Problem description -
Without including any image, retype the records word for word.

Source material -

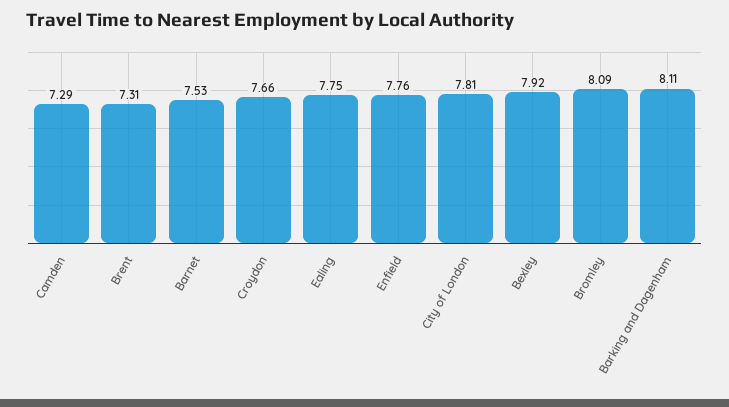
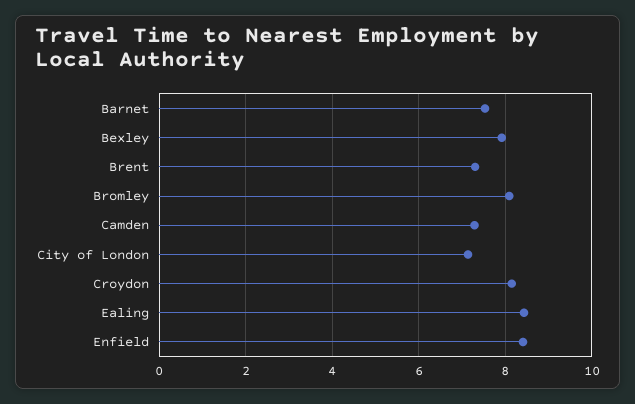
  {
    "Camden": 7.29,
    "Brent": 7.31,
    "Barnet": 7.53,
-   "Croydon": 7.66,
+   "Croydon": 8.2,
-   "Ealing": 7.75,
+   "Ealing": 8.4,
-   "Enfield": 7.76,
+   "Enfield": 8.4,
-   "City of London": 7.81,
+   "City of London": 7.2,
    "Bexley": 7.92,
-   "Bromley": 8.09,
+   "Bromley": 8.09
-   "Barking and Dagenham": 8.11
  }

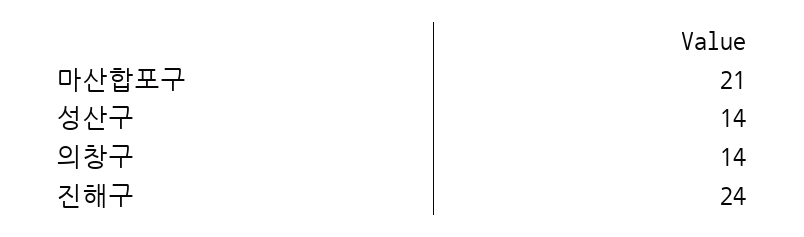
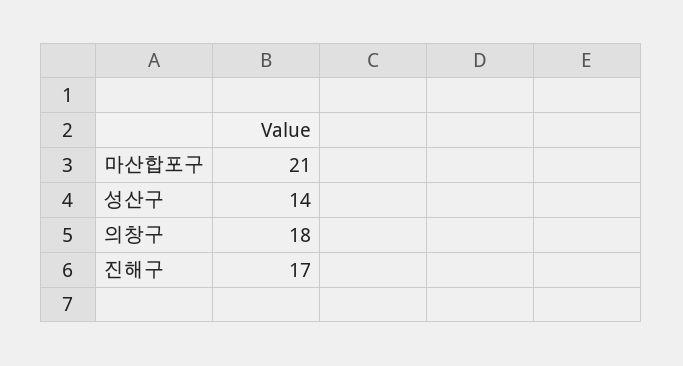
  {
    "마산합포구": 21,
    "성산구": 14,
-   "의창구": 14,
+   "의창구": 18,
-   "진해구": 24
+   "진해구": 17
  }

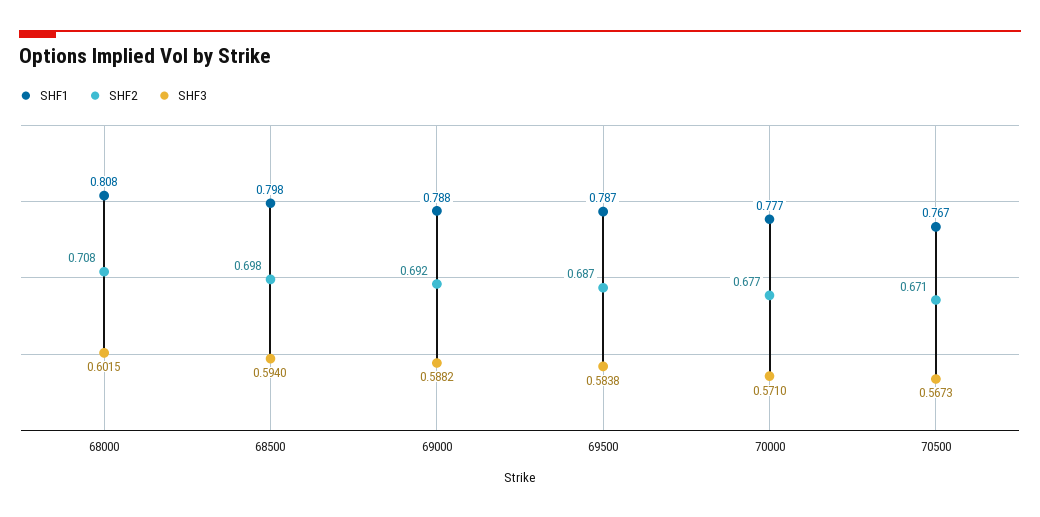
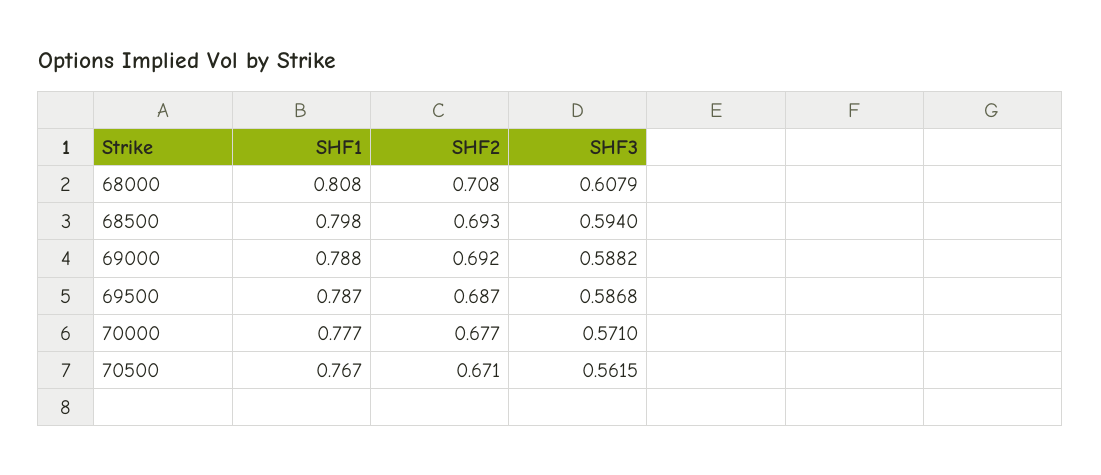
  {
    "SHF1": {
      "68000": 0.808,
      "68500": 0.798,
      "69000": 0.788,
      "69500": 0.787,
      "70000": 0.777,
      "70500": 0.767
    },
    "SHF2": {
      "68000": 0.708,
-     "68500": 0.698,
+     "68500": 0.693,
      "69000": 0.692,
      "69500": 0.687,
      "70000": 0.677,
      "70500": 0.671
    },
    "SHF3": {
-     "68000": 0.6015,
+     "68000": 0.6079,
      "68500": 0.594,
      "69000": 0.5882,
-     "69500": 0.5838,
+     "69500": 0.5868,
      "70000": 0.571,
-     "70500": 0.5673
+     "70500": 0.5615
    }
  }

Task solution -
  {
    "Camden": 7.29,
    "Brent": 7.31,
    "Barnet": 7.53,
-   "Croydon": 7.66,
+   "Croydon": 8.2,
-   "Ealing": 7.75,
+   "Ealing": 8.4,
-   "Enfield": 7.76,
+   "Enfield": 8.4,
-   "City of London": 7.81,
+   "City of London": 7.2,
    "Bexley": 7.92,
-   "Bromley": 8.09,
+   "Bromley": 8.09
-   "Barking and Dagenham": 8.11
  }

  {
    "마산합포구": 21,
    "성산구": 14,
-   "의창구": 14,
+   "의창구": 18,
-   "진해구": 24
+   "진해구": 17
  }

  {
    "SHF1": {
      "68000": 0.808,
      "68500": 0.798,
      "69000": 0.788,
      "69500": 0.787,
      "70000": 0.777,
      "70500": 0.767
    },
    "SHF2": {
      "68000": 0.708,
-     "68500": 0.698,
+     "68500": 0.693,
      "69000": 0.692,
      "69500": 0.687,
      "70000": 0.677,
      "70500": 0.671
    },
    "SHF3": {
-     "68000": 0.6015,
+     "68000": 0.6079,
      "68500": 0.594,
      "69000": 0.5882,
-     "69500": 0.5838,
+     "69500": 0.5868,
      "70000": 0.571,
-     "70500": 0.5673
+     "70500": 0.5615
    }
  }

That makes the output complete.